Parallel Cache Oblivious Data Structures and Algorithms
Summary
Students will be working on building a library of cache-oblivious data structures and measuring the performance under different workloads. We will first implement serial versions of the algorithms, and then implement the parallel version of several known cache oblivious data structures and algorithms.
Job Description
Student Duties: Students will be responsible for working a minimum of 12 weeks (a full semester) for 30 hours a week. Students will be meeting with me once a week for a weekly check-in for feedback, demonstration of progress, ask questions, and make forward progress on the next guided training tasks.
There are two scientific applications for this proposal: 1. Scientific Application: Students will be working with me to learn and understand how cache-oblivious data structures work in C/C++. 2. Scientific Application: After implementing the algorithms, we will be writing our results and submitting for workshops for publication.
Computational Resources
Students will make use of XSEDE trainings available online [1]. Additionally, an Education Allocation request will be used for these students to perform work primarily at the end of their training [2].

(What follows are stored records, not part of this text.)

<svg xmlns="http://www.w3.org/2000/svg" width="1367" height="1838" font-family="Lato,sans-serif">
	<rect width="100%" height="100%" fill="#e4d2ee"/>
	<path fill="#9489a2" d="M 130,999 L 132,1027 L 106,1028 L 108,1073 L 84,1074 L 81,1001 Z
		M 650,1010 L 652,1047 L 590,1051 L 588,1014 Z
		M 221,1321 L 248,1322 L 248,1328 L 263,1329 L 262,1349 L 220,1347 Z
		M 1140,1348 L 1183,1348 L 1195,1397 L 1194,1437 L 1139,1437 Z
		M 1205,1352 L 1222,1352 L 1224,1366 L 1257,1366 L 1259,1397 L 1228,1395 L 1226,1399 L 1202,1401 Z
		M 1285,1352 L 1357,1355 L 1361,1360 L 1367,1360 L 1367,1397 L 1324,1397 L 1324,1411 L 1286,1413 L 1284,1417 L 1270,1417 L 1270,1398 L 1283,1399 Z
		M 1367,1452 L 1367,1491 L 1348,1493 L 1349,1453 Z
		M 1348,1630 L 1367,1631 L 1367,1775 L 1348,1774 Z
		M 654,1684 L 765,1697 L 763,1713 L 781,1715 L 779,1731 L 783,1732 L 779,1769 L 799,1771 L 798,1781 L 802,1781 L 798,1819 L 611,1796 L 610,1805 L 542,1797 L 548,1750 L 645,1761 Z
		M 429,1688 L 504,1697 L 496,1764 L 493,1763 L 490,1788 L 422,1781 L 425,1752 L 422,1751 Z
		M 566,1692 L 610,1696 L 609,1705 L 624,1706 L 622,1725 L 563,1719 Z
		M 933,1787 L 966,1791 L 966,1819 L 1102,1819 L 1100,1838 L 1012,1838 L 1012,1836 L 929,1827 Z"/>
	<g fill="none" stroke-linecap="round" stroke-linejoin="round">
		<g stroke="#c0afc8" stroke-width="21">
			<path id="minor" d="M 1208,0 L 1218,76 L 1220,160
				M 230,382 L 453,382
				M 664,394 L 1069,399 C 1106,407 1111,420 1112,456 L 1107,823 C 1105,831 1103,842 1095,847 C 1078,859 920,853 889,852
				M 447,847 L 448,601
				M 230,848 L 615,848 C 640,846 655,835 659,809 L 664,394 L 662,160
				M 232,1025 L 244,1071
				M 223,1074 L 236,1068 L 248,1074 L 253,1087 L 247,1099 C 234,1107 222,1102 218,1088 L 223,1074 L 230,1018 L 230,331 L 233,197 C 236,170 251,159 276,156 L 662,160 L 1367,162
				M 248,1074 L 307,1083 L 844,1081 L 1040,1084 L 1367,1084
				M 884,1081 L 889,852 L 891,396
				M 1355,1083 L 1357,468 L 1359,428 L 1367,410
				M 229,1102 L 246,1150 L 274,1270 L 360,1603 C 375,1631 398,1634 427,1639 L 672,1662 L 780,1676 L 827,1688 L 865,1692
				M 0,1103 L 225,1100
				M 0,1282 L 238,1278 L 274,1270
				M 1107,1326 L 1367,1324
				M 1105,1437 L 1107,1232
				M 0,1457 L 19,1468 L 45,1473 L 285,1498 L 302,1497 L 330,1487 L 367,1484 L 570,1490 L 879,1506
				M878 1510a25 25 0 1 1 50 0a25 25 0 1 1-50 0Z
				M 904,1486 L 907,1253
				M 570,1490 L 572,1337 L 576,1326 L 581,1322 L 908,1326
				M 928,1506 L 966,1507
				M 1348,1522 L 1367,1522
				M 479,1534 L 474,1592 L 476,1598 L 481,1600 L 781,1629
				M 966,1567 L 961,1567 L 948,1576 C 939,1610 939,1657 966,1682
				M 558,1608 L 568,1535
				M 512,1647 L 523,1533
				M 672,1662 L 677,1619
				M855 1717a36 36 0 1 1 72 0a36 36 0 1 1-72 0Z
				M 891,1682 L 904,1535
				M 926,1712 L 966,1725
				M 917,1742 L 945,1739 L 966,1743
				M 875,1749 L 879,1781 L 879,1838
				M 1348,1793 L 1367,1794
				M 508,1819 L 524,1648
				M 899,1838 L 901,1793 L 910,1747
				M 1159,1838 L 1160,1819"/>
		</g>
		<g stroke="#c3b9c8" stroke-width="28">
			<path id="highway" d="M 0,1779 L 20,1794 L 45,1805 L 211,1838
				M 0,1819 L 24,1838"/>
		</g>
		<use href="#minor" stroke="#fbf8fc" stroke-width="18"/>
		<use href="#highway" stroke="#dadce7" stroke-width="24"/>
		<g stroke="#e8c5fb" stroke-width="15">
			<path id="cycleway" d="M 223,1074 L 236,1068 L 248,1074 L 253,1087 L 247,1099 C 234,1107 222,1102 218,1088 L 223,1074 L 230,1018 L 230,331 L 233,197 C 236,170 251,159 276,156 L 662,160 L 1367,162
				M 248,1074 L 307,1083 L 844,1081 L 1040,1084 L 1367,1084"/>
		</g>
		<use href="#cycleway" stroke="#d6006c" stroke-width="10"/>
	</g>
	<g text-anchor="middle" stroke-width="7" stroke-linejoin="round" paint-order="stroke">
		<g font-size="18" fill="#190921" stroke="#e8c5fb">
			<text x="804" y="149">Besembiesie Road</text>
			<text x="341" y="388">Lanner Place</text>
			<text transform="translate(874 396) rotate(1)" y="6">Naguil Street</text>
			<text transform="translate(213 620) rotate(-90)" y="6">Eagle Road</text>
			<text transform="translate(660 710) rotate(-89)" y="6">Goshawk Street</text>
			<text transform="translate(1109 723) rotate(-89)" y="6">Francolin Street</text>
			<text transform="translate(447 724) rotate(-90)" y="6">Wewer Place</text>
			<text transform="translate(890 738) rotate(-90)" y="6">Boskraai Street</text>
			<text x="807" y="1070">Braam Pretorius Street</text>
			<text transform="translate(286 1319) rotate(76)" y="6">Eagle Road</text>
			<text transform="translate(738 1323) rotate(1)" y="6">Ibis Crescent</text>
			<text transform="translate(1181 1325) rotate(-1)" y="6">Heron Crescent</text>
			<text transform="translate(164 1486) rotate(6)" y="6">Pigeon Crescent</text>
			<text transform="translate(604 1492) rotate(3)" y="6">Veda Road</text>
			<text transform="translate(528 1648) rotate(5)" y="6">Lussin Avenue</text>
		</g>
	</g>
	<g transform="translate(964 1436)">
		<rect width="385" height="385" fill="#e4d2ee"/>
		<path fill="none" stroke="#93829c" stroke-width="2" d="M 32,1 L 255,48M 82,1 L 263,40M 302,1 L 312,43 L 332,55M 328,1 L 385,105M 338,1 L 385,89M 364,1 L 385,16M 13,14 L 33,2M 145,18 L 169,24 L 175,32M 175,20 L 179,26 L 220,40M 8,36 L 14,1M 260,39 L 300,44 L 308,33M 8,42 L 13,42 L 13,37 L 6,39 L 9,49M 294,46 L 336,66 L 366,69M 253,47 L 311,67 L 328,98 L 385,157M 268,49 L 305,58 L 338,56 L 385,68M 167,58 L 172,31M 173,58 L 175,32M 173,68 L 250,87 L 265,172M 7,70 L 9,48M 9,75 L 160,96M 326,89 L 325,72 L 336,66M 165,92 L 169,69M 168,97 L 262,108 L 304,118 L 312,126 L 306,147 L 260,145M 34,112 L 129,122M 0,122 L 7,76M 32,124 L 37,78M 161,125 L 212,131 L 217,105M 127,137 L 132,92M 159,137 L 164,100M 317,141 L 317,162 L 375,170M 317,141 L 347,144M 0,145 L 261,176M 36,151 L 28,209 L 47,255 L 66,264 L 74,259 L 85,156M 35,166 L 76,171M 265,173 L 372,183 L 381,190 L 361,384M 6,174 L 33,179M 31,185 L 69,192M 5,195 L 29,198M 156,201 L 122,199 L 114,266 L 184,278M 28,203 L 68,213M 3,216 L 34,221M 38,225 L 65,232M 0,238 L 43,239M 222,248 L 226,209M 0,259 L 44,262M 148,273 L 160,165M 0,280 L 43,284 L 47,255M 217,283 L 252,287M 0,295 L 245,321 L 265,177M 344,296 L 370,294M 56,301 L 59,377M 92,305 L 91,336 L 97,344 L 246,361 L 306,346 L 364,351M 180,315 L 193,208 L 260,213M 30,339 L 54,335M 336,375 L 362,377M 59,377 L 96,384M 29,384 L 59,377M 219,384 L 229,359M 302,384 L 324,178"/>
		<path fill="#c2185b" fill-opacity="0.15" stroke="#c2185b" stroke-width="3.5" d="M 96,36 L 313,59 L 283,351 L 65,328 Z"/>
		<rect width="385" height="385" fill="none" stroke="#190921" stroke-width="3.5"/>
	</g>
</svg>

The training plan is to bring in students(ideally in pairs of 2) who are currently sophomores/junior and have taken a Computer Systems course using C/C++. Students need not have any previous research experience, but generally will have experience using threads(e.g. pthreads) and have taken an algorithms course.
[1] (2 weeks) Students will first work through understanding the basics of Cache-Oblvious Algorithms and Data structures from: http://erikdemaine.org/papers/BRICS2002/paper.pdf [2] (2 weeks) Students will then work through select lectures and exercises on caches from here: https://ocw.mit.edu/courses/electrical-engineering-and-computer-science/6-172-performance-engineering-of-software-systems-fall-2010/video-lectures/ [3] (1 week) Students will then learn the basics of profiling [4] (2 weeks) Next students will implement a few data structures and algorithms, and then [5] (4 weeks) Students will work to find good real world benchmarks, mining github repositories for benchmarks that suffer from false-sharing performance related problems. [6] The remaining time will be writing up and polishing collected results.
As a reference text, we will be using Computer Architecture: A Quantitative Approach (Specifically the sections on Memory Hierarchy)
Before using XSEDE resources, we will take advantage of Northeastern University's Discovery Cluster to run preliminary experiments.